All-fiber quantum relaxometry for biochemical sensing based on diamond NV centers

Abstract

The longitudinal relaxation time (termed as T1) of nitrogen-vacancy (NV) centers in nanodiamonds can be affected by surface electric or magnetic noise, which has been exploited to develop cutting-edge quantum relaxometry for biochemical sensing. In this work, a tiny all-fiber quantum probe based on longitudinal relaxometry was developed by chemically-anchoring nanodiamonds on the surface of a cone fiber tip. The dependences of T1 on surface electric and magnetic noise were discussed in theories first and then experimentally demonstrated in varied pH and Gd3+ concentration solutions, respectively.
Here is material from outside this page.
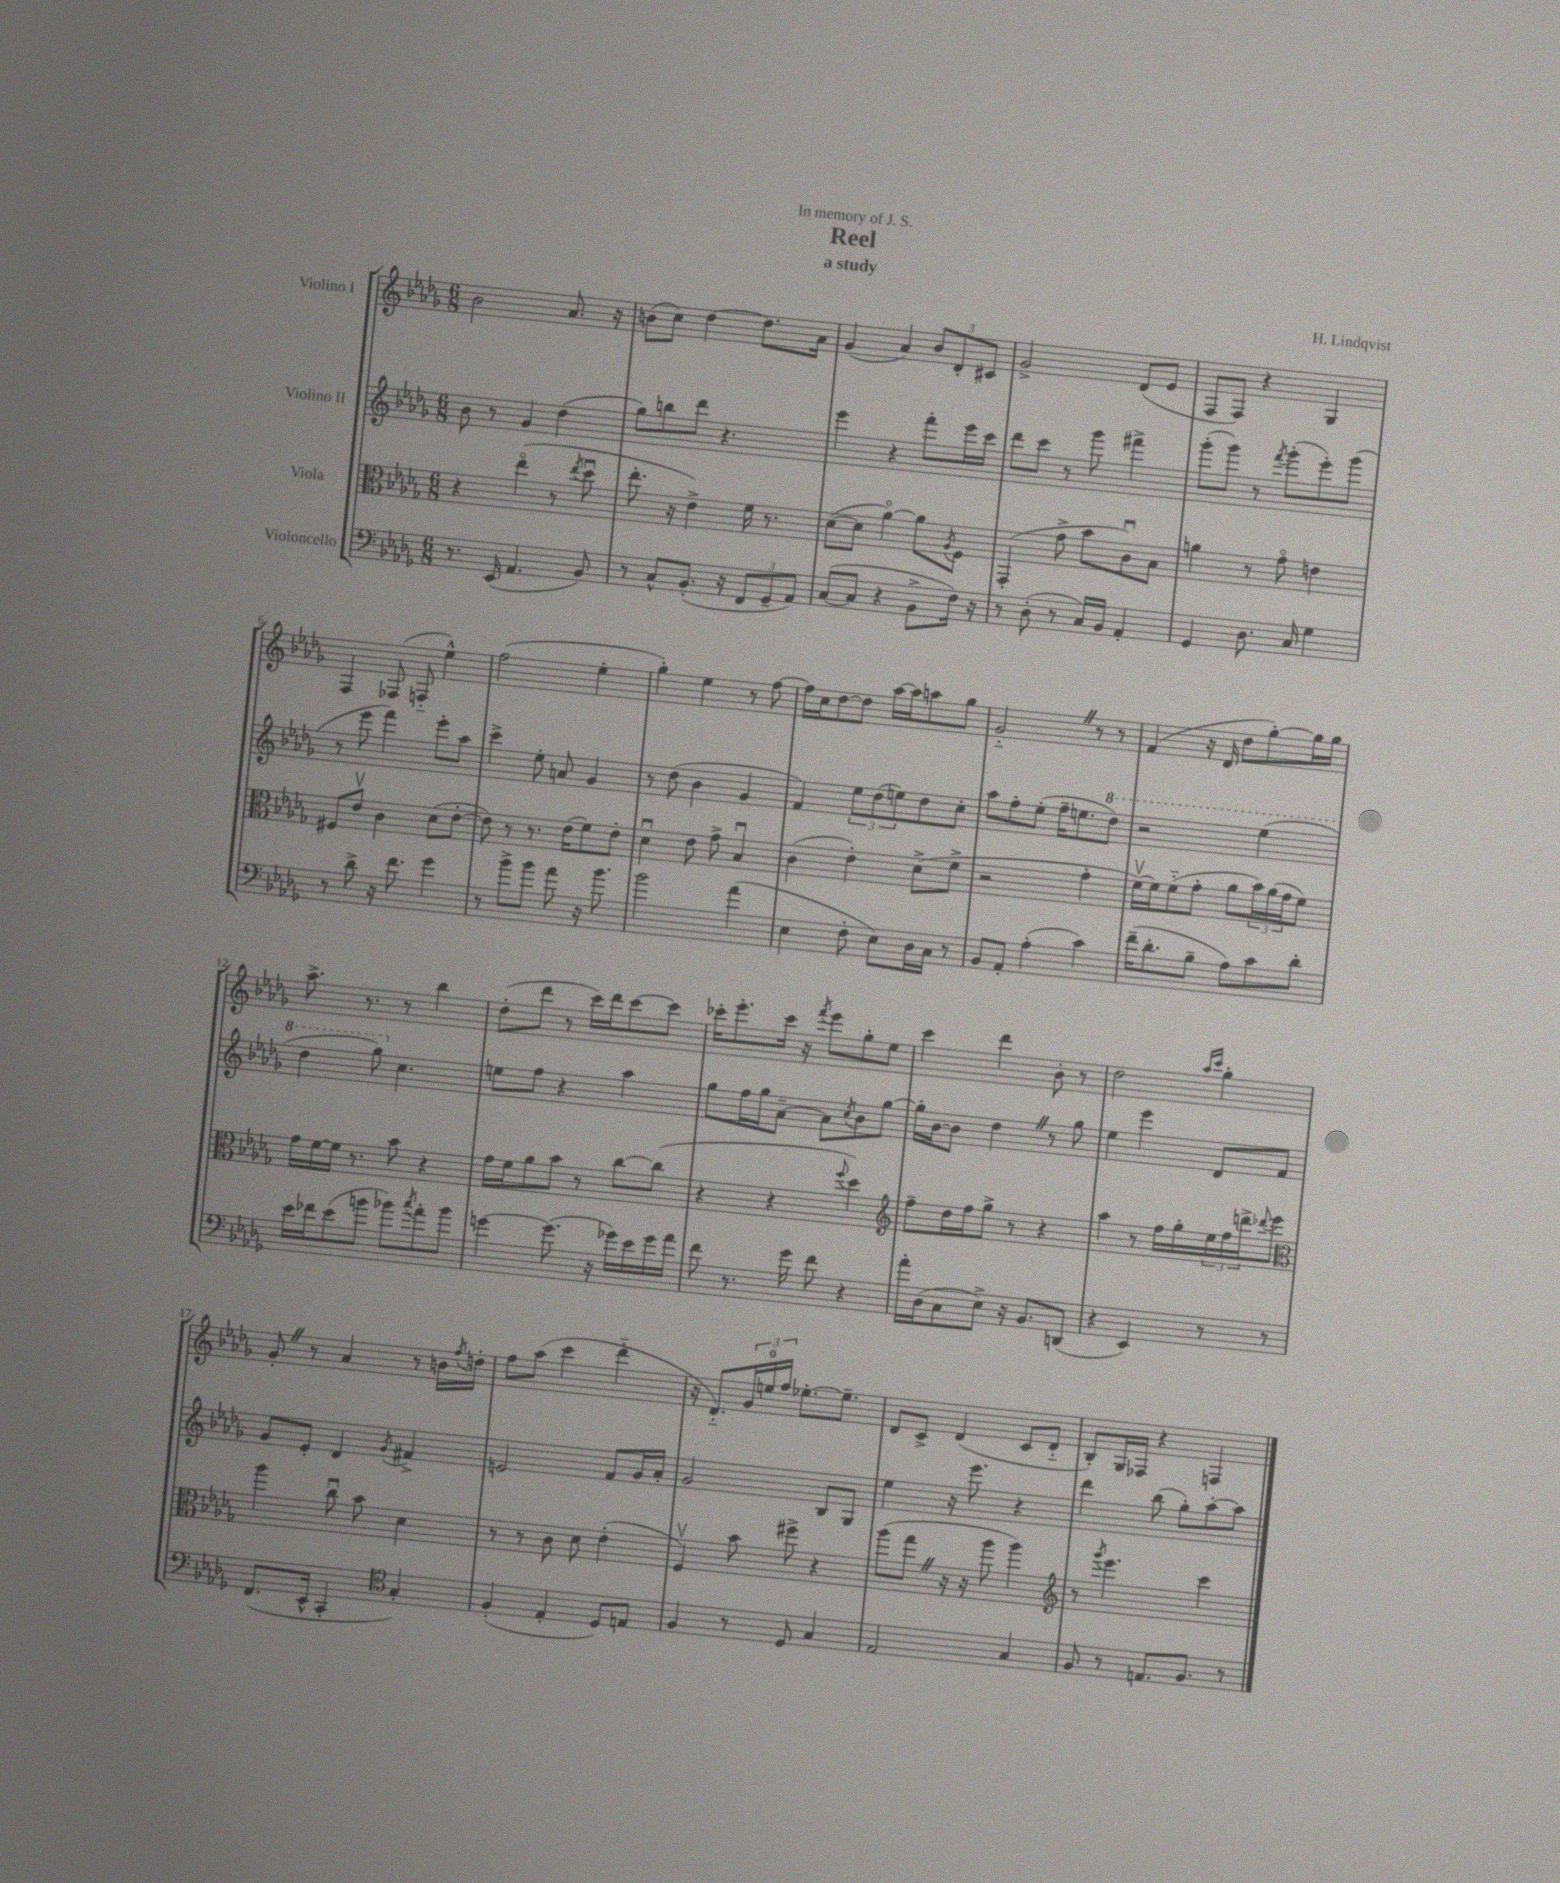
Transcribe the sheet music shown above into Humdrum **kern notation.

Because of NV centers being subject to enhanced coupling from surface noise, T1 reduced from 290 to 245 µs when pH changed from 3 to 9 and reduced to 220 µs when Gd3+ concentration increased to 10 mM, agreeing well with theoretical results. Based on these, the Gd3+-tagged-biotin and streptavidin model was designed and implemented on the all-fiber probe, and results demonstrated the detection of biotin with a limit of 168 nM and good specificity. This paper opens a new way to develop an all-fiber quantum probe by exploiting the unique electrical spin properties of NV centers, and the probe shows great potential for biological detection with high sensitivity and specificity.